++++ Source information

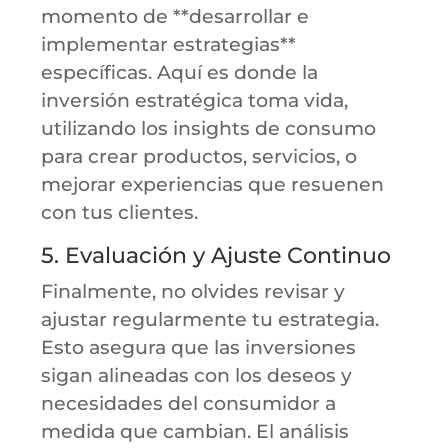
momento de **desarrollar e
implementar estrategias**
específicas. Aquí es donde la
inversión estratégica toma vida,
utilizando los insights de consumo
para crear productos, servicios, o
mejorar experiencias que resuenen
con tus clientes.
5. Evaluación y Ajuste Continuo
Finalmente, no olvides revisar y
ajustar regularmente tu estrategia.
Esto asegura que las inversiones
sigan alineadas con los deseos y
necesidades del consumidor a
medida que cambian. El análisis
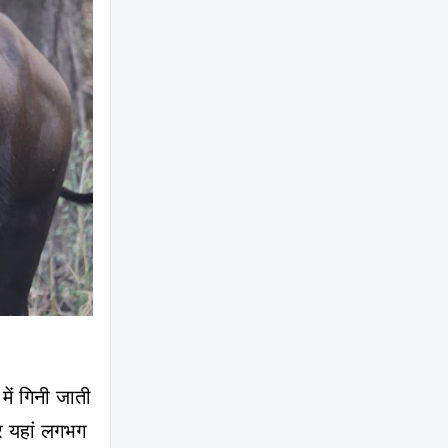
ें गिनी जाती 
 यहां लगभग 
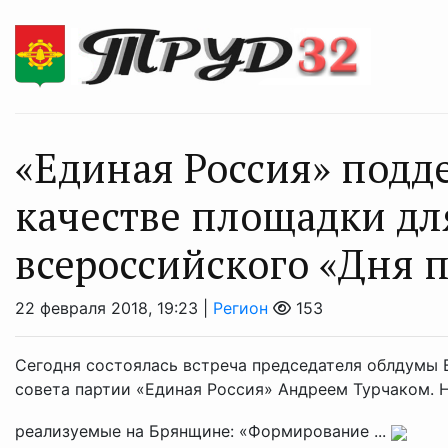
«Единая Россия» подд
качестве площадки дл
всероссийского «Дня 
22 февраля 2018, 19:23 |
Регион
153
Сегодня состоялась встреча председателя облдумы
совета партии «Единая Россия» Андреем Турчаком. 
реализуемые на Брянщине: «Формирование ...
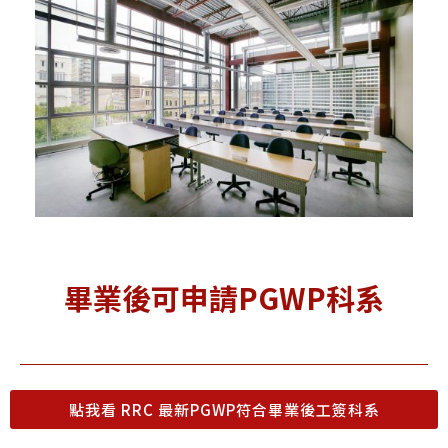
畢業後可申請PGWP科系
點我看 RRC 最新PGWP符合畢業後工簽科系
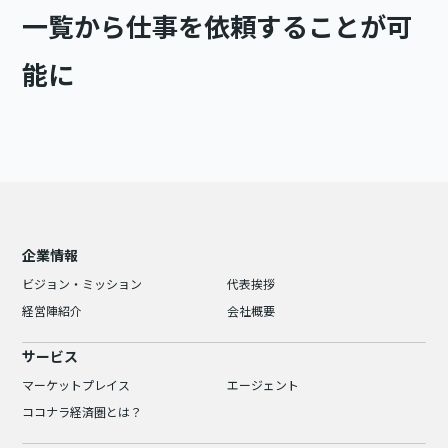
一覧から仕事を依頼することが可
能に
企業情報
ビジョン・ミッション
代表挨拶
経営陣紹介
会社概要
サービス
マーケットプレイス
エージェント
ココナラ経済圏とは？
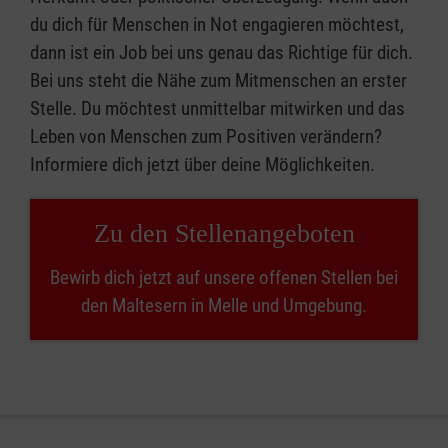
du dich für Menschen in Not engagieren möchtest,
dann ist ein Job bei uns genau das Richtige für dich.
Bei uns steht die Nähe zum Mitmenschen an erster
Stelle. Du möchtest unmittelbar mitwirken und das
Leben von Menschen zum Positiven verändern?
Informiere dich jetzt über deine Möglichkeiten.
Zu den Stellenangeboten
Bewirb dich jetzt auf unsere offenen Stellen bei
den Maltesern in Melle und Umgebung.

++++++++
++++ Source information

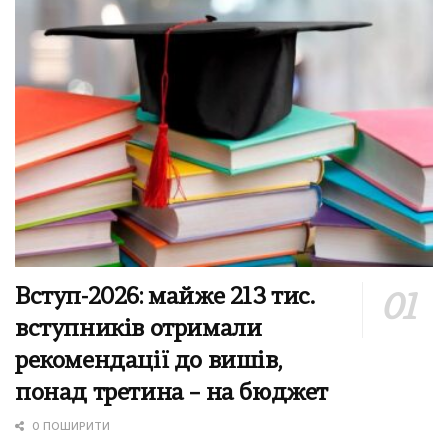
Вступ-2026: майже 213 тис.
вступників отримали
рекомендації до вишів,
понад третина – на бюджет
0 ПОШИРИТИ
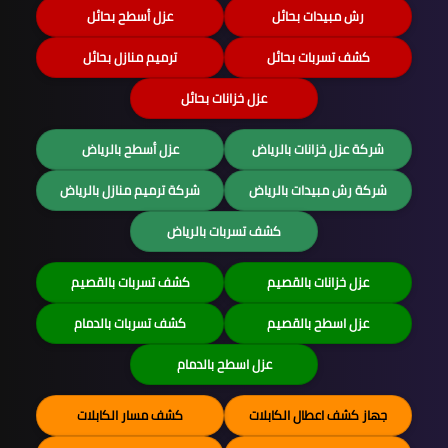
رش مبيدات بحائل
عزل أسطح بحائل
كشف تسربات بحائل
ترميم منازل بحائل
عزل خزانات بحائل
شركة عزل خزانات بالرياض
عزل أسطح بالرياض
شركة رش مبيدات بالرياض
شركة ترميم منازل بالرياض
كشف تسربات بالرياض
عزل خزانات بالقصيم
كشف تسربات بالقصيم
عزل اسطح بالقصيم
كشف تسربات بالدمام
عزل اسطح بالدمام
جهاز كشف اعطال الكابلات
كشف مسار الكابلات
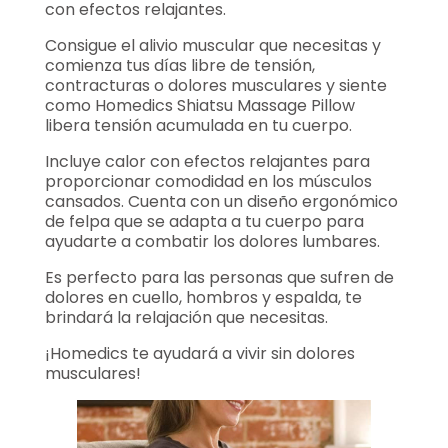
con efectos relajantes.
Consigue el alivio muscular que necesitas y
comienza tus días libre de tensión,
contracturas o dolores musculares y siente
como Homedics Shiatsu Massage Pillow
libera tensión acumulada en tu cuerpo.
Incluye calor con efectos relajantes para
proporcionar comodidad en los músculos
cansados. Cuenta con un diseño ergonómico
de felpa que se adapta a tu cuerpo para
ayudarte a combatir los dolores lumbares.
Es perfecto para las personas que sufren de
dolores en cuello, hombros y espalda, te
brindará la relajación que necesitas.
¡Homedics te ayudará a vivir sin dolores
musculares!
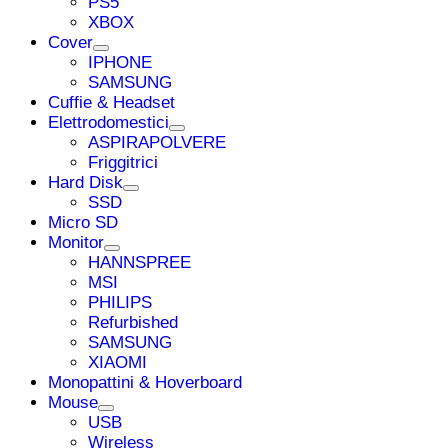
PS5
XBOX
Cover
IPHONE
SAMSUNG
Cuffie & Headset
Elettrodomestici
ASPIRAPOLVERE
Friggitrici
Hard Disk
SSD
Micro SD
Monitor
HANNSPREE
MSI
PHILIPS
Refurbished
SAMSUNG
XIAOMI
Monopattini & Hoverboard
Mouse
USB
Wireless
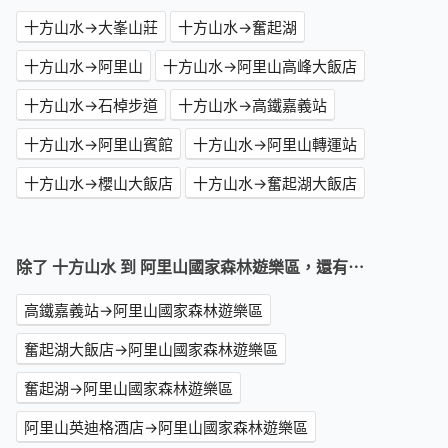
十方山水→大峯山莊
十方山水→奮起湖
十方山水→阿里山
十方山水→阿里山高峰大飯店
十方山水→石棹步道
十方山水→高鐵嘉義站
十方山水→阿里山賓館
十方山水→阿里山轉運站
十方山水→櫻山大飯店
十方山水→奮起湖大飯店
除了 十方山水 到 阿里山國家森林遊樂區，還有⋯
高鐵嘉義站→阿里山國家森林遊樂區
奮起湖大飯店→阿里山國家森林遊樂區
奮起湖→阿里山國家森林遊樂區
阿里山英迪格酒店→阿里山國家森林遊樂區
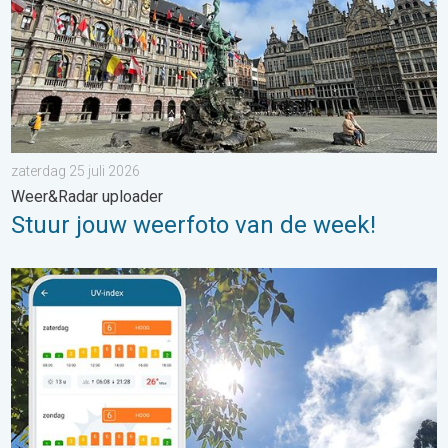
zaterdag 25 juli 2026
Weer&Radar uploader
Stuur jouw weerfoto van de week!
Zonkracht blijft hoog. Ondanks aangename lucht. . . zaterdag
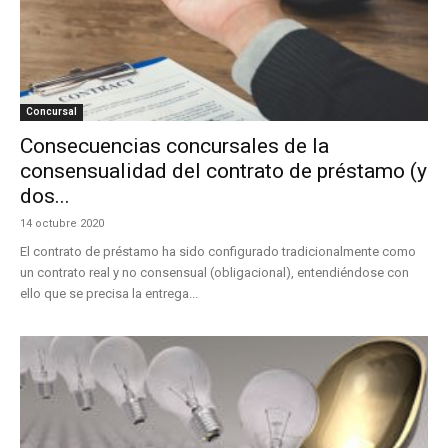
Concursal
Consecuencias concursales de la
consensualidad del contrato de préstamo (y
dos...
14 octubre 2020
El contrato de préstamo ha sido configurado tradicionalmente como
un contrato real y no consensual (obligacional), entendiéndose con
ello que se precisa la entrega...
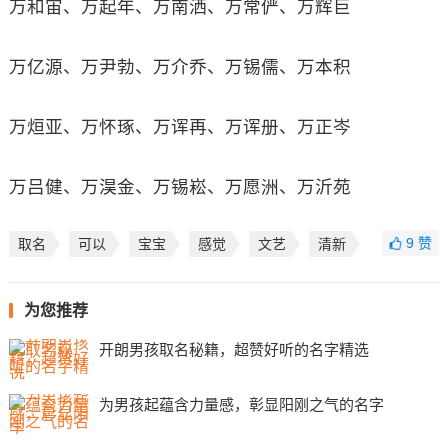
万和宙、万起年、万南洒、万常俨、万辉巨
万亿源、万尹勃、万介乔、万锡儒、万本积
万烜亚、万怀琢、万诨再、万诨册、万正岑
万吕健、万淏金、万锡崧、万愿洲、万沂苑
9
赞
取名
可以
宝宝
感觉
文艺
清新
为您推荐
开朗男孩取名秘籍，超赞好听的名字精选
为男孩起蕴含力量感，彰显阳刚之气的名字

++++++++
++++ Source information

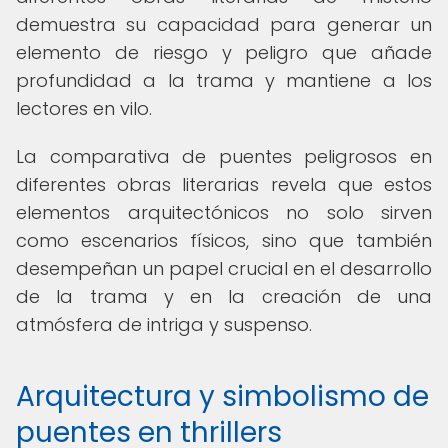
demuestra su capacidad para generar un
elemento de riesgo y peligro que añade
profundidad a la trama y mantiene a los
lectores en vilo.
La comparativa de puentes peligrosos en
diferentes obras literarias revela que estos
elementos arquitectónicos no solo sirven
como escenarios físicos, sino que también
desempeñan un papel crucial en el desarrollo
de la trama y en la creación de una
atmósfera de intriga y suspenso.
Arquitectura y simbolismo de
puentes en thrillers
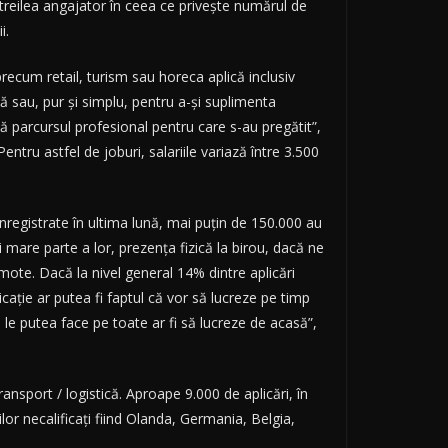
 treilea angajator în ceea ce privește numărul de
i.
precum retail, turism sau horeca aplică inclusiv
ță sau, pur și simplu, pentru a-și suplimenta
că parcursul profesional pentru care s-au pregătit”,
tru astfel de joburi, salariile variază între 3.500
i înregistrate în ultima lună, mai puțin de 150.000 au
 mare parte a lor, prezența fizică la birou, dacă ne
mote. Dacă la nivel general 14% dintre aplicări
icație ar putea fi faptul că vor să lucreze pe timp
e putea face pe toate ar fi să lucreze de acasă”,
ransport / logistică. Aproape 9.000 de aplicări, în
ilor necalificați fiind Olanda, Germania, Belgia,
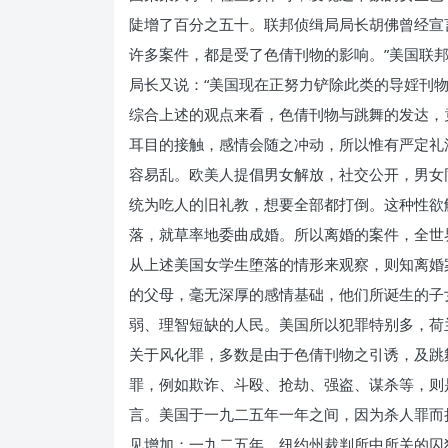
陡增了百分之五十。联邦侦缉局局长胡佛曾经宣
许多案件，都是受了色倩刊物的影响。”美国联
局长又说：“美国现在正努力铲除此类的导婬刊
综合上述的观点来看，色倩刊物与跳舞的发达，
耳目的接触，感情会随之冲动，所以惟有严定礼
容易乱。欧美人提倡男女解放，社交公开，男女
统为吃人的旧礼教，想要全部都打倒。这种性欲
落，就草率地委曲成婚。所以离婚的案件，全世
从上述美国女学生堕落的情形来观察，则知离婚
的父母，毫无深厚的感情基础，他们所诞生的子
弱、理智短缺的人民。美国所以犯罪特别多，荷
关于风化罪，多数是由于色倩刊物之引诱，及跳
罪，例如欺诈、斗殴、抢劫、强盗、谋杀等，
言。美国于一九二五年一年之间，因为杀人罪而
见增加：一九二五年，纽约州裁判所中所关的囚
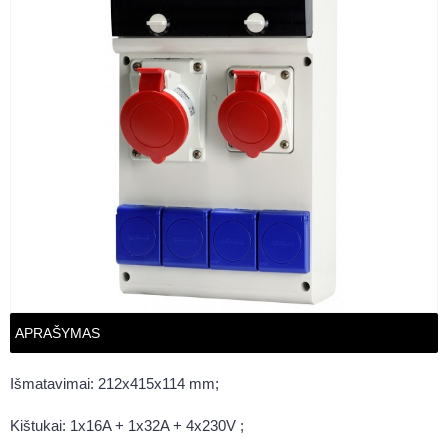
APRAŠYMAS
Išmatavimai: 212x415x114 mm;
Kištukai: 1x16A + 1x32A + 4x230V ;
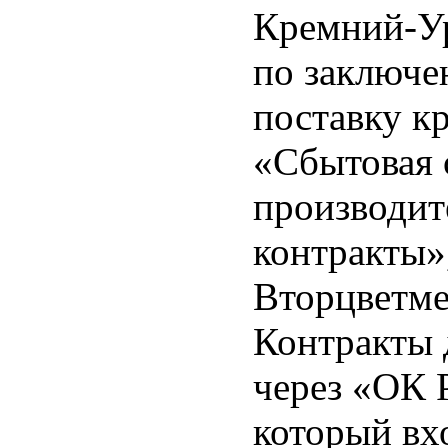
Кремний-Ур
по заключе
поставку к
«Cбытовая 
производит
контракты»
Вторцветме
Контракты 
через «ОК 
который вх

++++++++

> **What this task involves**
The lines above from the one containing "万烜亚、万怀琢、万诨再、万诨册、万正岑" through the one containing "为男孩起蕴含力量感，彰显阳刚之气的名字" are to be set down exactly, and no others.

> **Final answer**
万烜亚、万怀琢、万诨再、万诨册、万正岑
万吕健、万淏金、万锡崧、万愿洲、万沂苑
9
赞
取名
可以
宝宝
感觉
文艺
清新
为您推荐
开朗男孩取名秘籍，超赞好听的名字精选
为男孩起蕴含力量感，彰显阳刚之气的名字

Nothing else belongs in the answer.